── Provided material

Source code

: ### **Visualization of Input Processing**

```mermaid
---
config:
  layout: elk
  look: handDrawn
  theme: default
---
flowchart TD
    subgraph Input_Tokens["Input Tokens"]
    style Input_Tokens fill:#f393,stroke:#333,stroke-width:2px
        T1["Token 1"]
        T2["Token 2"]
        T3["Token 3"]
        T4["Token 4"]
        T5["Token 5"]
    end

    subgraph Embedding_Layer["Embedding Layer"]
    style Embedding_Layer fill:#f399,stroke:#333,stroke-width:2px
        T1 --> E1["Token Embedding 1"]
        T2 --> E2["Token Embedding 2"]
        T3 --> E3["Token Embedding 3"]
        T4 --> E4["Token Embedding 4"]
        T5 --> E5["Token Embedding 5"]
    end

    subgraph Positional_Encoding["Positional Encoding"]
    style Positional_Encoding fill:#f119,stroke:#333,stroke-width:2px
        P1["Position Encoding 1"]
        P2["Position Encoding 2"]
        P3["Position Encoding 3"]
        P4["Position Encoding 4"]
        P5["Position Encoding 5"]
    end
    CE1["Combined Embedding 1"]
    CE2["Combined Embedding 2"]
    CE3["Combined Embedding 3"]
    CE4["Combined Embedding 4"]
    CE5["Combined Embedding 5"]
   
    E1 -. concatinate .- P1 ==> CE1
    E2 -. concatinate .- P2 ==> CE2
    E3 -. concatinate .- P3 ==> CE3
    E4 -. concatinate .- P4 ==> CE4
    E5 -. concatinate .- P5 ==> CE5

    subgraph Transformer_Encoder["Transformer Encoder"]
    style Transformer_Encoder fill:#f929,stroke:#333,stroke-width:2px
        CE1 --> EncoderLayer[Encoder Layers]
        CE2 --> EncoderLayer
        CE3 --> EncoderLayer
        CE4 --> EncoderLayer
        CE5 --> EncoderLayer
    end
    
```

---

────

* What to work on *
Repeat all of the entries above exactly.

* Finished task *
Source code

: ### **Visualization of Input Processing**

```mermaid
---
config:
  layout: elk
  look: handDrawn
  theme: default
---
flowchart TD
    subgraph Input_Tokens["Input Tokens"]
    style Input_Tokens fill:#f393,stroke:#333,stroke-width:2px
        T1["Token 1"]
        T2["Token 2"]
        T3["Token 3"]
        T4["Token 4"]
        T5["Token 5"]
    end

    subgraph Embedding_Layer["Embedding Layer"]
    style Embedding_Layer fill:#f399,stroke:#333,stroke-width:2px
        T1 --> E1["Token Embedding 1"]
        T2 --> E2["Token Embedding 2"]
        T3 --> E3["Token Embedding 3"]
        T4 --> E4["Token Embedding 4"]
        T5 --> E5["Token Embedding 5"]
    end

    subgraph Positional_Encoding["Positional Encoding"]
    style Positional_Encoding fill:#f119,stroke:#333,stroke-width:2px
        P1["Position Encoding 1"]
        P2["Position Encoding 2"]
        P3["Position Encoding 3"]
        P4["Position Encoding 4"]
        P5["Position Encoding 5"]
    end
    CE1["Combined Embedding 1"]
    CE2["Combined Embedding 2"]
    CE3["Combined Embedding 3"]
    CE4["Combined Embedding 4"]
    CE5["Combined Embedding 5"]
   
    E1 -. concatinate .- P1 ==> CE1
    E2 -. concatinate .- P2 ==> CE2
    E3 -. concatinate .- P3 ==> CE3
    E4 -. concatinate .- P4 ==> CE4
    E5 -. concatinate .- P5 ==> CE5

    subgraph Transformer_Encoder["Transformer Encoder"]
    style Transformer_Encoder fill:#f929,stroke:#333,stroke-width:2px
        CE1 --> EncoderLayer[Encoder Layers]
        CE2 --> EncoderLayer
        CE3 --> EncoderLayer
        CE4 --> EncoderLayer
        CE5 --> EncoderLayer
    end
    
```

---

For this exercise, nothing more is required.